Elias Rodriguez

Personal information
- Born: 23 August 1964 (age 61) Pohnpei
- Height: 5 ft 4.5 in (1.64 m)
- Weight: 62 kg (137 lb)

Sport
- Country: Federated States of Micronesia
- Sport: Athletics
- Event: Men's Marathon

Achievements and titles
- Olympic finals: 2000 Summer Olympics
- Highest world ranking: 81

= Elias Rodriguez (athlete) =

Micronesian athletics competitor

Elias Rodriguez (born 23 August 1964 in Pohnpei) he is a retired athlete who competed internationally for the Federated States of Micronesia.

Rodriguez represented Federated States of Micronesia at the 2000 Summer Olympics in Sydney. He competed in the marathon where he finished 81st in a time of 3:09:14.

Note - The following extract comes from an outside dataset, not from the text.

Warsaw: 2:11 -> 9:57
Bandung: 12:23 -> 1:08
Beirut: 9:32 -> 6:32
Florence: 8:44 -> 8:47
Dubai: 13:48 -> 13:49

Rodriguez's training for the 2000 Olympic marathon included pre dawn long runs over hills on his home island of Pohnpei and speed work in the evenings following days working at a full-time job. Rodriquez's Olympic marathon experience was unique according to coach and training partner Jim Blair, "Elias may have been the only marathoner running that day whose training included a full day's work at a hardware store."

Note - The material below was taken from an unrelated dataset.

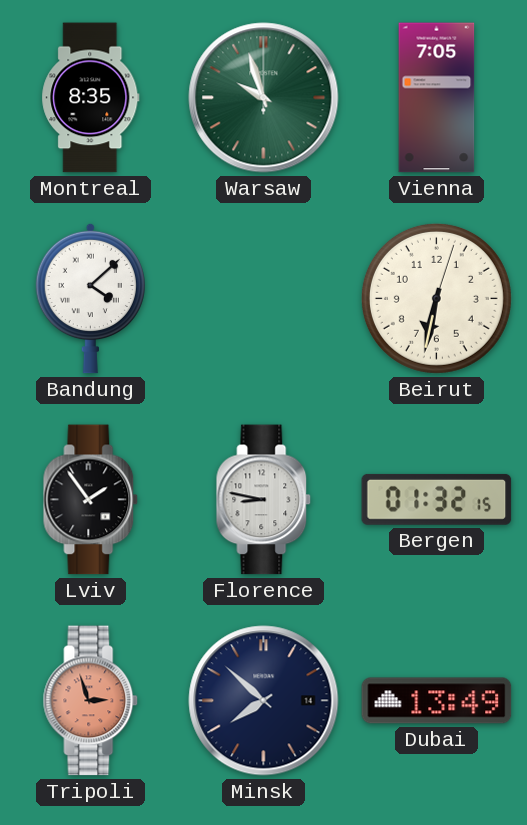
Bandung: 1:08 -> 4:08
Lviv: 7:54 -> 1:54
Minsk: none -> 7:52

In a field of 100 Rodriquez finished 81st, ahead of 19 world-class runners who had dropped out.

As the last athlete to compete in the 2000 Sydney Olympics Rodriquez may have received its largest ovation as over 100,000 spectators cheered him on as they awaited the closing ceremonies and fireworks only moments after he crossed the finish line.

==Post-Olympic career==
Rodriguez coached and mentored the Federated States of Micronesia's Olympic track and field athletes at the 2016 Summer Olympics held in Rio de Janeiro, Brazil.